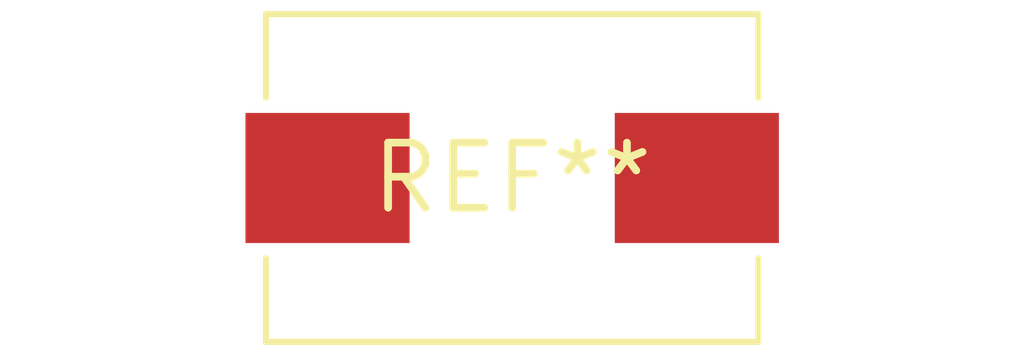
<source format=kicad_pcb>
(kicad_pcb (version 20240108) (generator pcbnew)

  (general
    (thickness 1.6)
  )

  (paper "A4")
  (layers
    (0 "F.Cu" signal)
    (31 "B.Cu" signal)
    (32 "B.Adhes" user "B.Adhesive")
    (33 "F.Adhes" user "F.Adhesive")
    (34 "B.Paste" user)
    (35 "F.Paste" user)
    (36 "B.SilkS" user "B.Silkscreen")
    (37 "F.SilkS" user "F.Silkscreen")
    (38 "B.Mask" user)
    (39 "F.Mask" user)
    (40 "Dwgs.User" user "User.Drawings")
    (41 "Cmts.User" user "User.Comments")
    (42 "Eco1.User" user "User.Eco1")
    (43 "Eco2.User" user "User.Eco2")
    (44 "Edge.Cuts" user)
    (45 "Margin" user)
    (46 "B.CrtYd" user "B.Courtyard")
    (47 "F.CrtYd" user "F.Courtyard")
    (48 "B.Fab" user)
    (49 "F.Fab" user)
    (50 "User.1" user)
    (51 "User.2" user)
    (52 "User.3" user)
    (53 "User.4" user)
    (54 "User.5" user)
    (55 "User.6" user)
    (56 "User.7" user)
    (57 "User.8" user)
    (58 "User.9" user)
  )

  (setup
    (pad_to_mask_clearance 0)
    (pcbplotparams
      (layerselection 0x00010fc_ffffffff)
      (plot_on_all_layers_selection 0x0000000_00000000)
      (disableapertmacros false)
      (usegerberextensions false)
      (usegerberattributes false)
      (usegerberadvancedattributes false)
      (creategerberjobfile false)
      (dashed_line_dash_ratio 12.000000)
      (dashed_line_gap_ratio 3.000000)
      (svgprecision 4)
      (plotframeref false)
      (viasonmask false)
      (mode 1)
      (useauxorigin false)
      (hpglpennumber 1)
      (hpglpenspeed 20)
      (hpglpendiameter 15.000000)
      (dxfpolygonmode false)
      (dxfimperialunits false)
      (dxfusepcbnewfont false)
      (psnegative false)
      (psa4output false)
      (plotreference false)
      (plotvalue false)
      (plotinvisibletext false)
      (sketchpadsonfab false)
      (subtractmaskfromsilk false)
      (outputformat 1)
      (mirror false)
      (drillshape 1)
      (scaleselection 1)
      (outputdirectory "")
    )
  )

  (net 0 "")

  (footprint "L_Wuerth_HCM-1078" (layer "F.Cu") (at 0 0))

)

</source>
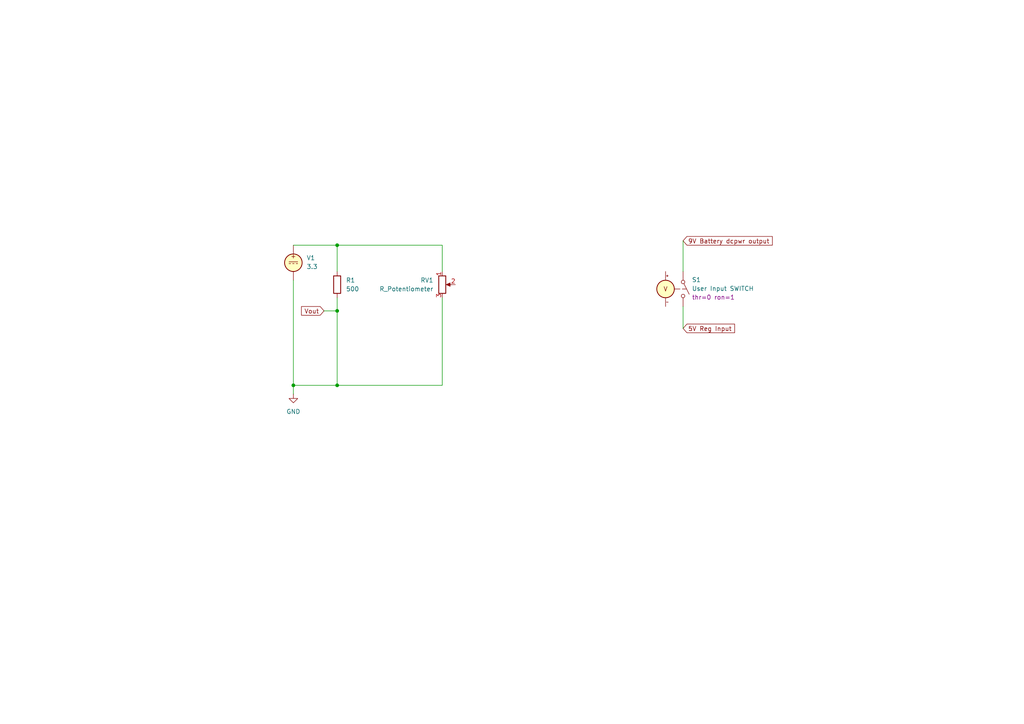
<source format=kicad_sch>
(kicad_sch
	(version 20231120)
	(generator "eeschema")
	(generator_version "8.0")
	(uuid "c300bec8-aa56-4907-8545-c79cf81d9906")
	(paper "A4")
	
	(junction
		(at 97.79 71.12)
		(diameter 0)
		(color 0 0 0 0)
		(uuid "0a195b18-e774-4cb8-8f14-e4ed840f869f")
	)
	(junction
		(at 97.79 111.76)
		(diameter 0)
		(color 0 0 0 0)
		(uuid "8d84285f-1f2c-450c-bed3-31a6b4d65754")
	)
	(junction
		(at 85.09 111.76)
		(diameter 0)
		(color 0 0 0 0)
		(uuid "ad10bb2f-0317-4349-a24e-f82fa261d962")
	)
	(junction
		(at 97.79 90.17)
		(diameter 0)
		(color 0 0 0 0)
		(uuid "b4d3ae3e-58c2-481c-bd61-4c11eedb34fb")
	)
	(wire
		(pts
			(xy 97.79 90.17) (xy 97.79 111.76)
		)
		(stroke
			(width 0)
			(type default)
		)
		(uuid "0844e8b8-c51b-44d1-96ad-5a18e35d92f2")
	)
	(wire
		(pts
			(xy 97.79 71.12) (xy 97.79 78.74)
		)
		(stroke
			(width 0)
			(type default)
		)
		(uuid "1968f366-467a-4202-bb48-1f144945f7d0")
	)
	(wire
		(pts
			(xy 93.98 90.17) (xy 97.79 90.17)
		)
		(stroke
			(width 0)
			(type default)
		)
		(uuid "4f075608-e9b7-4801-8b49-86bf387aa49f")
	)
	(wire
		(pts
			(xy 128.27 71.12) (xy 97.79 71.12)
		)
		(stroke
			(width 0)
			(type default)
		)
		(uuid "52804d5e-994d-4a17-b2a1-e1ce23fa563a")
	)
	(wire
		(pts
			(xy 85.09 71.12) (xy 97.79 71.12)
		)
		(stroke
			(width 0)
			(type default)
		)
		(uuid "6bab9cdf-26f0-47a4-b643-59e3147501b5")
	)
	(wire
		(pts
			(xy 198.12 69.85) (xy 198.12 78.74)
		)
		(stroke
			(width 0)
			(type default)
		)
		(uuid "6e2e1ff4-70a7-4a70-ba34-2d0b58e99352")
	)
	(wire
		(pts
			(xy 85.09 111.76) (xy 85.09 114.3)
		)
		(stroke
			(width 0)
			(type default)
		)
		(uuid "7801acf5-d60f-41ab-9a5b-c2a9d7a1af5e")
	)
	(wire
		(pts
			(xy 97.79 86.36) (xy 97.79 90.17)
		)
		(stroke
			(width 0)
			(type default)
		)
		(uuid "806180bc-1967-4d04-953f-eec1df2abff4")
	)
	(wire
		(pts
			(xy 128.27 78.74) (xy 128.27 71.12)
		)
		(stroke
			(width 0)
			(type default)
		)
		(uuid "822fc63b-7245-4db9-afe7-935ad9fd95b8")
	)
	(wire
		(pts
			(xy 128.27 86.36) (xy 128.27 111.76)
		)
		(stroke
			(width 0)
			(type default)
		)
		(uuid "b3aa9705-8abf-49ea-9cc1-367257fb917b")
	)
	(wire
		(pts
			(xy 97.79 111.76) (xy 85.09 111.76)
		)
		(stroke
			(width 0)
			(type default)
		)
		(uuid "b987a4ff-282a-400c-af6b-22bf1cab488c")
	)
	(wire
		(pts
			(xy 128.27 111.76) (xy 97.79 111.76)
		)
		(stroke
			(width 0)
			(type default)
		)
		(uuid "c088c784-8595-47da-8844-3c0ee156a4e8")
	)
	(wire
		(pts
			(xy 85.09 81.28) (xy 85.09 111.76)
		)
		(stroke
			(width 0)
			(type default)
		)
		(uuid "df9c1324-6ad4-4c1b-93fa-41ccffb2c081")
	)
	(wire
		(pts
			(xy 198.12 88.9) (xy 198.12 95.25)
		)
		(stroke
			(width 0)
			(type default)
		)
		(uuid "e955d590-66db-4c36-a66f-5d7ee00350da")
	)
	(global_label "5V Reg Input"
		(shape input)
		(at 198.12 95.25 0)
		(fields_autoplaced yes)
		(effects
			(font
				(size 1.27 1.27)
			)
			(justify left)
		)
		(uuid "4d20c203-0591-4bff-88cc-0ae26d837fac")
		(property "Intersheetrefs" "${INTERSHEET_REFS}"
			(at 213.6236 95.25 0)
			(effects
				(font
					(size 1.27 1.27)
				)
				(justify left)
				(hide yes)
			)
		)
	)
	(global_label "9V Battery dcpwr output"
		(shape input)
		(at 198.12 69.85 0)
		(fields_autoplaced yes)
		(effects
			(font
				(size 1.27 1.27)
			)
			(justify left)
		)
		(uuid "6468a4be-8785-403d-a469-9bcc8e6173df")
		(property "Intersheetrefs" "${INTERSHEET_REFS}"
			(at 224.5696 69.85 0)
			(effects
				(font
					(size 1.27 1.27)
				)
				(justify left)
				(hide yes)
			)
		)
	)
	(global_label "Vout"
		(shape input)
		(at 93.98 90.17 180)
		(fields_autoplaced yes)
		(effects
			(font
				(size 1.27 1.27)
			)
			(justify right)
		)
		(uuid "a8b8a5d6-bb40-443d-a4f6-1d2219fcd9c7")
		(property "Intersheetrefs" "${INTERSHEET_REFS}"
			(at 86.8825 90.17 0)
			(effects
				(font
					(size 1.27 1.27)
				)
				(justify right)
				(hide yes)
			)
		)
	)
	(symbol
		(lib_id "Device:R_Potentiometer")
		(at 128.27 82.55 0)
		(unit 1)
		(exclude_from_sim no)
		(in_bom yes)
		(on_board yes)
		(dnp no)
		(fields_autoplaced yes)
		(uuid "355fea1e-163b-4020-8809-363c5fa7f277")
		(property "Reference" "RV1"
			(at 125.73 81.2799 0)
			(effects
				(font
					(size 1.27 1.27)
				)
				(justify right)
			)
		)
		(property "Value" "R_Potentiometer"
			(at 125.73 83.8199 0)
			(effects
				(font
					(size 1.27 1.27)
				)
				(justify right)
			)
		)
		(property "Footprint" ""
			(at 128.27 82.55 0)
			(effects
				(font
					(size 1.27 1.27)
				)
				(hide yes)
			)
		)
		(property "Datasheet" "~"
			(at 128.27 82.55 0)
			(effects
				(font
					(size 1.27 1.27)
				)
				(hide yes)
			)
		)
		(property "Description" "Potentiometer"
			(at 128.27 82.55 0)
			(effects
				(font
					(size 1.27 1.27)
				)
				(hide yes)
			)
		)
		(pin "3"
			(uuid "15064c1a-6fec-48ee-a4a5-07a74b9c48f0")
		)
		(pin "2"
			(uuid "06922544-b087-4fc4-bb8f-9fff255b4d54")
		)
		(pin "1"
			(uuid "f08ffaa6-fde6-475f-a2ae-f0d2d8dfb469")
		)
		(instances
			(project ""
				(path "/c300bec8-aa56-4907-8545-c79cf81d9906"
					(reference "RV1")
					(unit 1)
				)
			)
		)
	)
	(symbol
		(lib_id "power:GND")
		(at 85.09 114.3 0)
		(unit 1)
		(exclude_from_sim no)
		(in_bom yes)
		(on_board yes)
		(dnp no)
		(fields_autoplaced yes)
		(uuid "4eeca877-a8db-448b-84bd-5bb0094c2f74")
		(property "Reference" "#PWR01"
			(at 85.09 120.65 0)
			(effects
				(font
					(size 1.27 1.27)
				)
				(hide yes)
			)
		)
		(property "Value" "GND"
			(at 85.09 119.38 0)
			(effects
				(font
					(size 1.27 1.27)
				)
			)
		)
		(property "Footprint" ""
			(at 85.09 114.3 0)
			(effects
				(font
					(size 1.27 1.27)
				)
				(hide yes)
			)
		)
		(property "Datasheet" ""
			(at 85.09 114.3 0)
			(effects
				(font
					(size 1.27 1.27)
				)
				(hide yes)
			)
		)
		(property "Description" "Power symbol creates a global label with name \"GND\" , ground"
			(at 85.09 114.3 0)
			(effects
				(font
					(size 1.27 1.27)
				)
				(hide yes)
			)
		)
		(pin "1"
			(uuid "bb3c70b3-85fe-49e6-8619-4c7419b658fb")
		)
		(instances
			(project ""
				(path "/c300bec8-aa56-4907-8545-c79cf81d9906"
					(reference "#PWR01")
					(unit 1)
				)
			)
		)
	)
	(symbol
		(lib_id "Device:R")
		(at 97.79 82.55 0)
		(unit 1)
		(exclude_from_sim no)
		(in_bom yes)
		(on_board yes)
		(dnp no)
		(fields_autoplaced yes)
		(uuid "b8dcfdc5-0cbe-44ee-b363-fb5820a5347b")
		(property "Reference" "R1"
			(at 100.33 81.2799 0)
			(effects
				(font
					(size 1.27 1.27)
				)
				(justify left)
			)
		)
		(property "Value" "500"
			(at 100.33 83.8199 0)
			(effects
				(font
					(size 1.27 1.27)
				)
				(justify left)
			)
		)
		(property "Footprint" ""
			(at 96.012 82.55 90)
			(effects
				(font
					(size 1.27 1.27)
				)
				(hide yes)
			)
		)
		(property "Datasheet" "~"
			(at 97.79 82.55 0)
			(effects
				(font
					(size 1.27 1.27)
				)
				(hide yes)
			)
		)
		(property "Description" "Resistor"
			(at 97.79 82.55 0)
			(effects
				(font
					(size 1.27 1.27)
				)
				(hide yes)
			)
		)
		(pin "1"
			(uuid "9d45268d-ed6d-4574-9777-12ef927a820e")
		)
		(pin "2"
			(uuid "645f56c5-c5df-42ef-82ab-8ed61f34c80e")
		)
		(instances
			(project ""
				(path "/c300bec8-aa56-4907-8545-c79cf81d9906"
					(reference "R1")
					(unit 1)
				)
			)
		)
	)
	(symbol
		(lib_id "Simulation_SPICE:VDC")
		(at 85.09 76.2 0)
		(unit 1)
		(exclude_from_sim no)
		(in_bom yes)
		(on_board yes)
		(dnp no)
		(fields_autoplaced yes)
		(uuid "bca8f26d-8354-4279-89af-3013ccd50ffd")
		(property "Reference" "V1"
			(at 88.9 74.8001 0)
			(effects
				(font
					(size 1.27 1.27)
				)
				(justify left)
			)
		)
		(property "Value" "3.3"
			(at 88.9 77.3401 0)
			(effects
				(font
					(size 1.27 1.27)
				)
				(justify left)
			)
		)
		(property "Footprint" ""
			(at 85.09 76.2 0)
			(effects
				(font
					(size 1.27 1.27)
				)
				(hide yes)
			)
		)
		(property "Datasheet" "https://ngspice.sourceforge.io/docs/ngspice-html-manual/manual.xhtml#sec_Independent_Sources_for"
			(at 85.09 76.2 0)
			(effects
				(font
					(size 1.27 1.27)
				)
				(hide yes)
			)
		)
		(property "Description" "Voltage source, DC"
			(at 85.09 76.2 0)
			(effects
				(font
					(size 1.27 1.27)
				)
				(hide yes)
			)
		)
		(property "Sim.Pins" "1=+ 2=-"
			(at 85.09 76.2 0)
			(effects
				(font
					(size 1.27 1.27)
				)
				(hide yes)
			)
		)
		(property "Sim.Type" "DC"
			(at 85.09 76.2 0)
			(effects
				(font
					(size 1.27 1.27)
				)
				(hide yes)
			)
		)
		(property "Sim.Device" "V"
			(at 85.09 76.2 0)
			(effects
				(font
					(size 1.27 1.27)
				)
				(justify left)
				(hide yes)
			)
		)
		(pin "1"
			(uuid "84133ec7-03ee-4268-91bd-de0a424bf3d9")
		)
		(pin "2"
			(uuid "16c0ff73-ad73-4cec-a176-69bbea18da0f")
		)
		(instances
			(project ""
				(path "/c300bec8-aa56-4907-8545-c79cf81d9906"
					(reference "V1")
					(unit 1)
				)
			)
		)
	)
	(symbol
		(lib_id "Simulation_SPICE:SWITCH")
		(at 198.12 83.82 0)
		(unit 1)
		(exclude_from_sim no)
		(in_bom yes)
		(on_board yes)
		(dnp no)
		(fields_autoplaced yes)
		(uuid "cae30a66-2ef7-47b9-9773-8ec422ed068b")
		(property "Reference" "S1"
			(at 200.66 81.1529 0)
			(effects
				(font
					(size 1.27 1.27)
				)
				(justify left)
			)
		)
		(property "Value" "User Input SWITCH"
			(at 200.66 83.6929 0)
			(effects
				(font
					(size 1.27 1.27)
				)
				(justify left)
			)
		)
		(property "Footprint" ""
			(at 198.12 83.82 0)
			(effects
				(font
					(size 1.27 1.27)
				)
				(hide yes)
			)
		)
		(property "Datasheet" "https://ngspice.sourceforge.io/docs/ngspice-html-manual/manual.xhtml#subsec_Switches"
			(at 198.12 67.31 0)
			(effects
				(font
					(size 1.27 1.27)
				)
				(hide yes)
			)
		)
		(property "Description" "Voltage controlled switch symbol for simulation only"
			(at 198.12 83.82 0)
			(effects
				(font
					(size 1.27 1.27)
				)
				(hide yes)
			)
		)
		(property "Sim.Device" "SW"
			(at 198.12 83.82 0)
			(effects
				(font
					(size 1.27 1.27)
				)
				(hide yes)
			)
		)
		(property "Sim.Type" "V"
			(at 198.12 83.82 0)
			(effects
				(font
					(size 1.27 1.27)
				)
				(hide yes)
			)
		)
		(property "Sim.Params" "thr=0 ron=1"
			(at 200.66 86.2329 0)
			(effects
				(font
					(size 1.27 1.27)
				)
				(justify left)
			)
		)
		(property "Sim.Pins" "1=no+ 2=no- 3=ctrl+ 4=ctrl-"
			(at 198.12 69.85 0)
			(effects
				(font
					(size 1.27 1.27)
				)
				(hide yes)
			)
		)
		(pin "1"
			(uuid "d5163224-5db5-4976-b57c-15058e1728b6")
		)
		(pin "4"
			(uuid "d8e4ec65-bf40-4c19-b8a4-4cb1cafe8cfc")
		)
		(pin "3"
			(uuid "801276fa-8433-4f93-8d48-891e1d44e249")
		)
		(pin "2"
			(uuid "d8150ad7-383d-4e94-900a-e223dd4cb1a6")
		)
		(instances
			(project ""
				(path "/c300bec8-aa56-4907-8545-c79cf81d9906"
					(reference "S1")
					(unit 1)
				)
			)
		)
	)
	(sheet_instances
		(path "/"
			(page "1")
		)
	)
)

</source>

● BRIEF: The required output is a verbatim repetition of the lines from the opening of the entries above through the line containing "(plotvalue false)", inclusive, with no pictures and nothing else.

● EXPECTED OUTPUT:
<source format=kicad_pcb>
(kicad_pcb (version 20240108) (generator pcbnew)

  (general
    (thickness 1.6)
  )

  (paper "A4")
  (layers
    (0 "F.Cu" signal)
    (31 "B.Cu" signal)
    (32 "B.Adhes" user "B.Adhesive")
    (33 "F.Adhes" user "F.Adhesive")
    (34 "B.Paste" user)
    (35 "F.Paste" user)
    (36 "B.SilkS" user "B.Silkscreen")
    (37 "F.SilkS" user "F.Silkscreen")
    (38 "B.Mask" user)
    (39 "F.Mask" user)
    (40 "Dwgs.User" user "User.Drawings")
    (41 "Cmts.User" user "User.Comments")
    (42 "Eco1.User" user "User.Eco1")
    (43 "Eco2.User" user "User.Eco2")
    (44 "Edge.Cuts" user)
    (45 "Margin" user)
    (46 "B.CrtYd" user "B.Courtyard")
    (47 "F.CrtYd" user "F.Courtyard")
    (48 "B.Fab" user)
    (49 "F.Fab" user)
    (50 "User.1" user)
    (51 "User.2" user)
    (52 "User.3" user)
    (53 "User.4" user)
    (54 "User.5" user)
    (55 "User.6" user)
    (56 "User.7" user)
    (57 "User.8" user)
    (58 "User.9" user)
  )

  (setup
    (pad_to_mask_clearance 0)
    (pcbplotparams
      (layerselection 0x00010fc_ffffffff)
      (plot_on_all_layers_selection 0x0000000_00000000)
      (disableapertmacros false)
      (usegerberextensions false)
      (usegerberattributes false)
      (usegerberadvancedattributes false)
      (creategerberjobfile false)
      (dashed_line_dash_ratio 12.000000)
      (dashed_line_gap_ratio 3.000000)
      (svgprecision 4)
      (plotframeref false)
      (viasonmask false)
      (mode 1)
      (useauxorigin false)
      (hpglpennumber 1)
      (hpglpenspeed 20)
      (hpglpendiameter 15.000000)
      (dxfpolygonmode false)
      (dxfimperialunits false)
      (dxfusepcbnewfont false)
      (psnegative false)
      (psa4output false)
      (plotreference false)
      (plotvalue false)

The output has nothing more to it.